With the sheer volume of data these things would create in even a mid-sized office, the data is only going to be good at identifying edge cases. Doesn't seem too bad to me. That said, the risk for abuse is awful. Using data from these as a means to fire someone is very ugly. Managing purely by numbers is awful. But, AFAICT, this tool doesn't force that.

Pan handlers have long since known this is NOT true. You leave some in the cup so it looks like other people felt comfortable enough to donate, but not so much that people think you have more than enough already. On the scale of Linus, leaving a couple hundred bucks in there seems about right.

I wouldn't be so quick to judge the price point. There are a lot of features that, if done right, would not only make it worth it, but would make it something that doesn't exist today... and something I really really want.

One of the features that all the current streaming boxes/sticks are missing is a dedicated control interface, separate from the TV itself.
I'm know I'm in a very small minority here - my primary TV is a projector. If I want to turn on some tunes, I don't want to have my 100" display fired up wasting bulb life, lots of power, and displaying nothing of real value. My phone, while home, is usually in the kitchen charging; My computer is locked when not using it; My laptop is put usually put away... using one of those to manage a media device is awkward and inconvenient (at least as its primary means of management).

Same thing goes for TV/movies... If I just want to see what's on, I don't want to fire up everything. If there was just a little screen next to the TV, or on the entertainment stand, or on the end table, etc.. then I could use that while other stuff is or isn't running. For example, even when the projector is on, it's usually doing something already - watching a show or movie - so I don't want to switch inputs to something else just to look around for something to stream.

Speaking of streaming... why are almost all of the current devices so horribly limited? Many don't allow you to stream from other devices on your own home network. If they do, they usually require DLNA, and only DLNA. Why can't they support CIFS/SMB/NFS/etc? For example, the PS3 has WAY more than enough horsepower to be a simple mp3 jukebox, but the interface is absolute garbage for any collection more than a handful of cd's. Amazon could EASILY fix this (as could just about anyone... but if they did it right, it'd certainly make their product a LOT more valuable in my eyes).

Now add in games... who's to say this thing won't have some real guts behind it? A high end video card and some nice controllers, and they'd be able to stage themselves for some serious titles. Speaking of controllers... the current consoles only ship with ONE, and adding a new one is another $50-$60. They could break that mold as well. They could also allow any android or iphone device to act as a controller (for most titles at least), which is something no one else is doing (as far as I'm aware).

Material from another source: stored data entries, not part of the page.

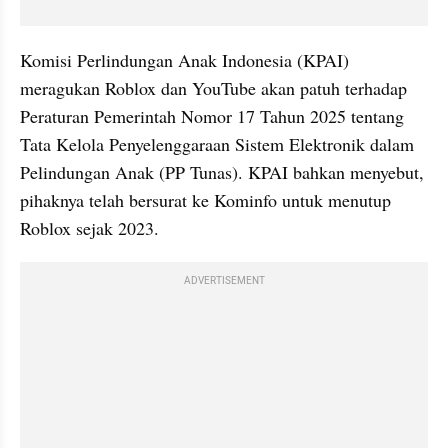
Komisi Perlindungan Anak Indonesia (KPAI) 
meragukan Roblox dan YouTube akan patuh terhadap 
Peraturan Pemerintah Nomor 17 Tahun 2025 tentang 
Tata Kelola Penyelenggaraan Sistem Elektronik dalam 
Pelindungan Anak (PP Tunas). KPAI bahkan menyebut, 
pihaknya telah bersurat ke Kominfo untuk menutup 
Roblox sejak 2023.
ADVERTISEMENT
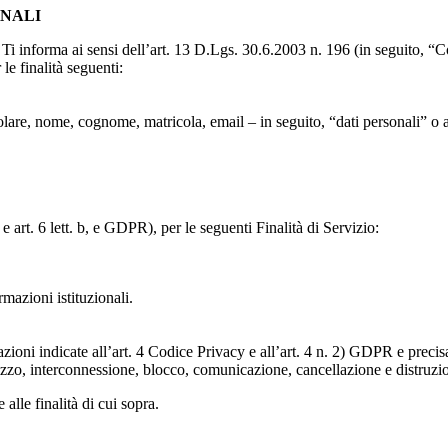
ONALI
to, Ti informa ai sensi dell’art. 13 D.Lgs. 30.6.2003 n. 196 (in seguito,
le finalità seguenti:
particolare, nome, cognome, matricola, email – in seguito, “dati personali
e art. 6 lett. b, e GDPR), per le seguenti Finalità di Servizio:
ormazioni istituzionali.
razioni indicate all’art. 4 Codice Privacy e all’art. 4 n. 2) GDPR e prec
lizzo, interconnessione, blocco, comunicazione, cancellazione e distruzi
 alle finalità di cui sopra.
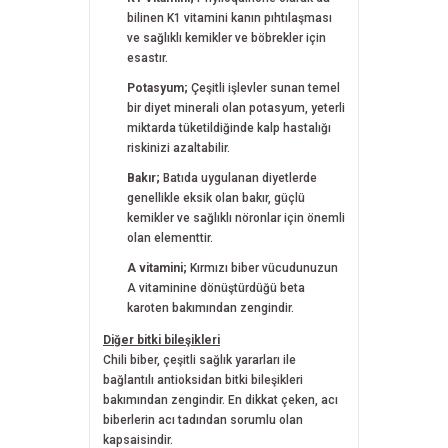
bilinen K1 vitamini kanın pıhtılaşması
ve sağlıklı kemikler ve böbrekler için
esastır.
Potasyum;
Çeşitli işlevler sunan temel
bir diyet minerali olan potasyum, yeterli
miktarda tüketildiğinde kalp hastalığı
riskinizi azaltabilir.
Bakır;
Batıda uygulanan diyetlerde
genellikle eksik olan bakır, güçlü
kemikler ve sağlıklı nöronlar için önemli
olan elementtir.
A vitamini;
Kırmızı biber vücudunuzun
A vitaminine dönüştürdüğü beta
karoten bakımından zengindir.
Diğer bitki bileşikleri
Chili biber, çeşitli sağlık yararları ile
bağlantılı antioksidan bitki bileşikleri
bakımından zengindir. En dikkat çeken, acı
biberlerin acı tadından sorumlu olan
kapsaisindir.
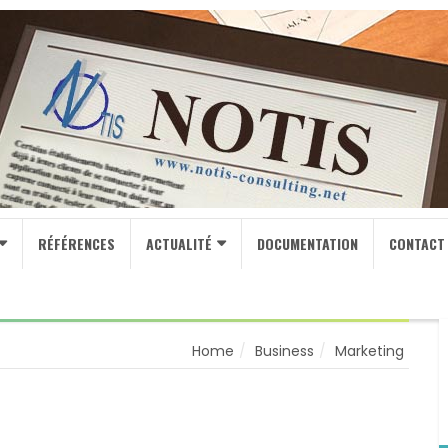
RÉFÉRENCES
ACTUALITÉ
DOCUMENTATION
CONTACT
Home
Business
Marketing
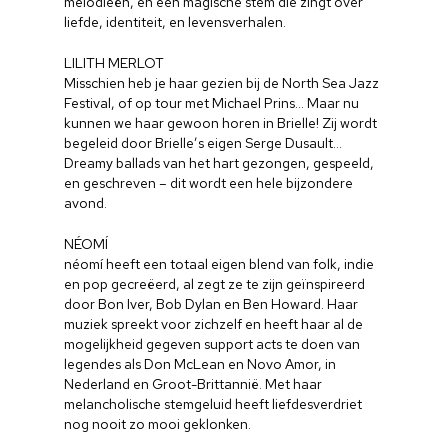
melodieën, en een magische stem die zingt over
liefde, identiteit, en levensverhalen.
LILITH MERLOT
Misschien heb je haar gezien bij de North Sea Jazz
Festival, of op tour met Michael Prins… Maar nu
kunnen we haar gewoon horen in Brielle! Zij wordt
begeleid door Brielle’s eigen Serge Dusault…
Dreamy ballads van het hart gezongen, gespeeld,
en geschreven – dit wordt een hele bijzondere
avond.
NÉOMÍ
néomí heeft een totaal eigen blend van folk, indie
en pop gecreëerd, al zegt ze te zijn geïnspireerd
door Bon Iver, Bob Dylan en Ben Howard. Haar
muziek spreekt voor zichzelf en heeft haar al de
mogelijkheid gegeven support acts te doen van
legendes als Don McLean en Novo Amor, in
Nederland en Groot-Brittannië. Met haar
melancholische stemgeluid heeft liefdesverdriet
nog nooit zo mooi geklonken.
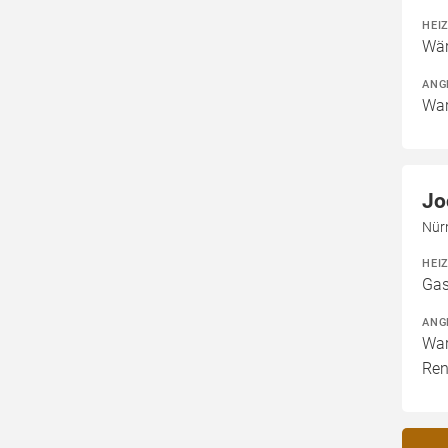
HEI
Wär
ANG
War
Jo
Nür
HEI
Gas
ANG
War
Ren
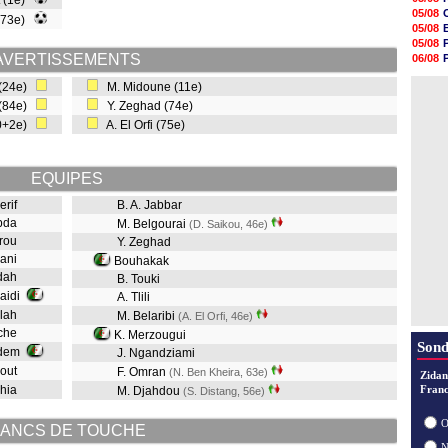
t (1e)
18h50
05/08
 (73e)
18h30
05/08
18h20
05/08
17h58
AVERTISSEMENTS
06/08
17h47
06/08
17h34
 (24e)
M. Midoune (11e)
05/08
17h22
 (84e)
Y. Zeghad (74e)
17h10
90+2e)
A. El Orfi (75e)
16h59
16h53
16h45
16h34
EQUIPES
erif
B. A. Jabbar
abda
M. Belgourai
(D. Saikou, 46e)
erou
Y. Zeghad
wani
Bouhakak
ddah
B. Touki
Kaidi
A. Tlili
allah
M. Belaribi
(A. El Orfi, 46e)
iche
K. Merzougui
Sond
adem
J. Ngandziami
jout
F. Omran
(N. Ben Kheira, 63e)
Zidan
ahia
Franc
M. Djahdou
(S. Distang, 56e)
O
ANCS DE TOUCHE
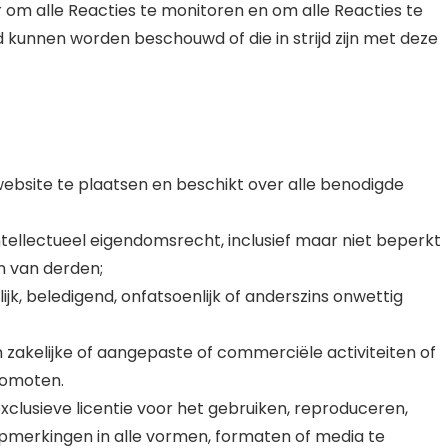
om alle Reacties te monitoren en om alle Reacties te
 kunnen worden beschouwd of die in strijd zijn met deze
bsite te plaatsen en beschikt over alle benodigde
ellectueel eigendomsrecht, inclusief maar niet beperkt
n van derden;
ijk, beledigend, onfatsoenlijk of anderszins onwettig
zakelijke of aangepaste of commerciële activiteiten of
romoten.
clusieve licentie voor het gebruiken, reproduceren,
merkingen in alle vormen, formaten of media te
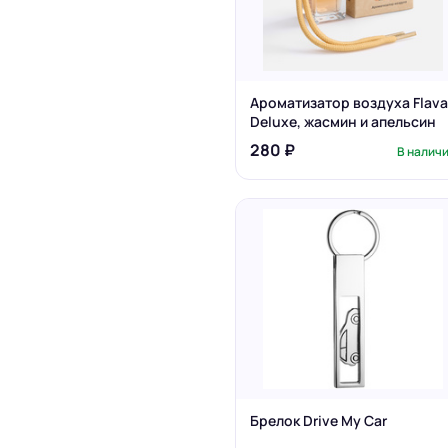
Ароматизатор воздуха Flava
Deluxe, жасмин и апельсин
280 ₽
В налич
Брелок Drive My Car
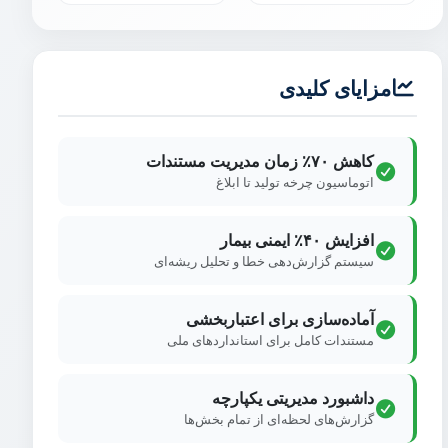
مزایای کلیدی
کاهش ۷۰٪ زمان مدیریت مستندات
اتوماسیون چرخه تولید تا ابلاغ
افزایش ۴۰٪ ایمنی بیمار
سیستم گزارش‌دهی خطا و تحلیل ریشه‌ای
آماده‌سازی برای اعتباربخشی
مستندات کامل برای استانداردهای ملی
داشبورد مدیریتی یکپارچه
گزارش‌های لحظه‌ای از تمام بخش‌ها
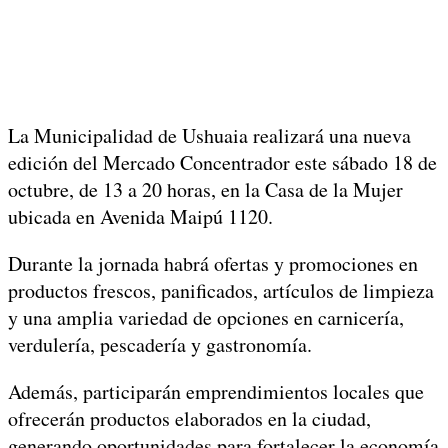
La Municipalidad de Ushuaia realizará una nueva
edición del Mercado Concentrador este sábado 18 de
octubre, de 13 a 20 horas, en la Casa de la Mujer
ubicada en Avenida Maipú 1120.
Durante la jornada habrá ofertas y promociones en
productos frescos, panificados, artículos de limpieza
y una amplia variedad de opciones en carnicería,
verdulería, pescadería y gastronomía.
Además, participarán emprendimientos locales que
ofrecerán productos elaborados en la ciudad,
generando oportunidades para fortalecer la economía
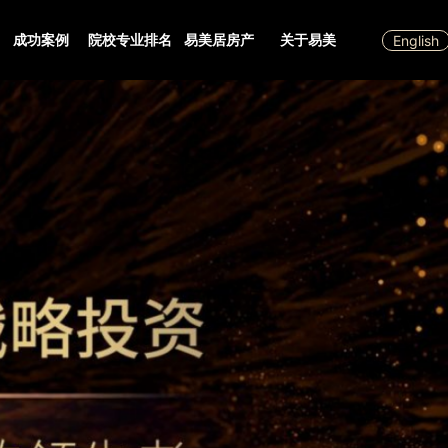
成功案例
院校专业排名
易美居房产
关于易美
English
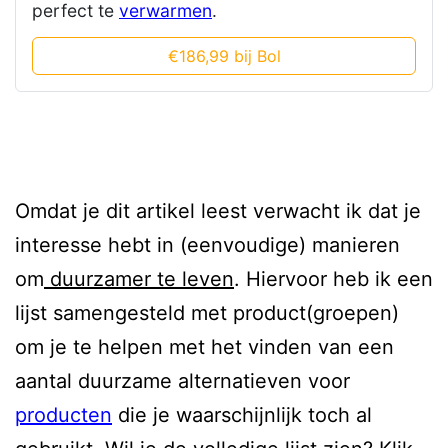
perfect te
verwarmen
.
€186,99 bij Bol
Omdat je dit artikel leest verwacht ik dat je
interesse hebt in (eenvoudige) manieren
om
duurzamer te leven
. Hiervoor heb ik een
lijst samengesteld met product(groepen)
om je te helpen met het vinden van een
aantal duurzame alternatieven voor
producten
die je waarschijnlijk toch al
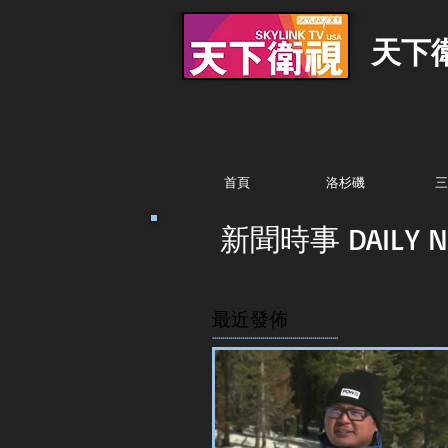
天下
首頁
洛杉磯
三
新聞時事 DAILY N
最近發佈
...............................................................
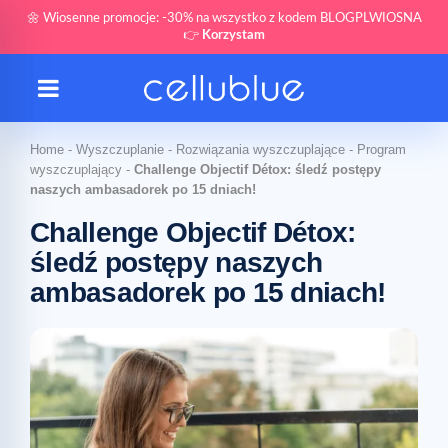
🌼 Wiosenne promocje: -30% na wszystko z kodem BLOGPLWIOSNA
👉
Korzystam
Home
-
Wyszczuplanie
-
Rozwiązania wyszczuplające
-
Program
wyszczuplający
-
Challenge Objectif Détox: śledź postępy
naszych ambasadorek po 15 dniach!
Challenge Objectif Détox:
śledź postępy naszych
ambasadorek po 15 dniach!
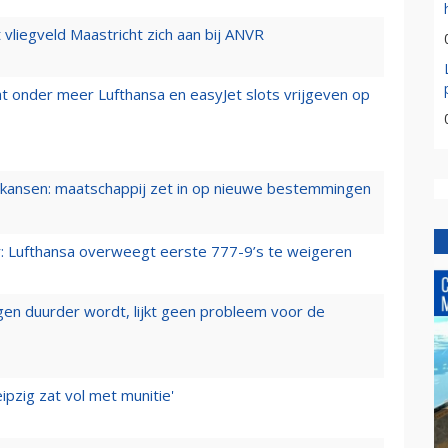
t vliegveld Maastricht zich aan bij ANVR
t onder meer Lufthansa en easyJet slots vrijgeven op
ansen: maatschappij zet in op nieuwe bestemmingen
er: Lufthansa overweegt eerste 777-9’s te weigeren
iegen duurder wordt, lijkt geen probleem voor de
ipzig zat vol met munitie'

And then there's all the other comments that have been posted - Amazon has music and video content and distribution already, and a giant network and more servers at their disposal than any other console maker, and those new VM's targeted at exposing graphics... there's plenty there to offer, and a solid foundation to plug into.

Point is, there's plenty that could make this worth the price tag. It's all speculation until some real information comes out. My guts says this leak is just testing the waters. This will probably be used more as a threat to the existing consoles (ie. open up your console to us, or we'll make our own) than something they'll actually produce... but if they actually make something, I expect it to have a mix of features that don't exist right now (outside of build it yourself).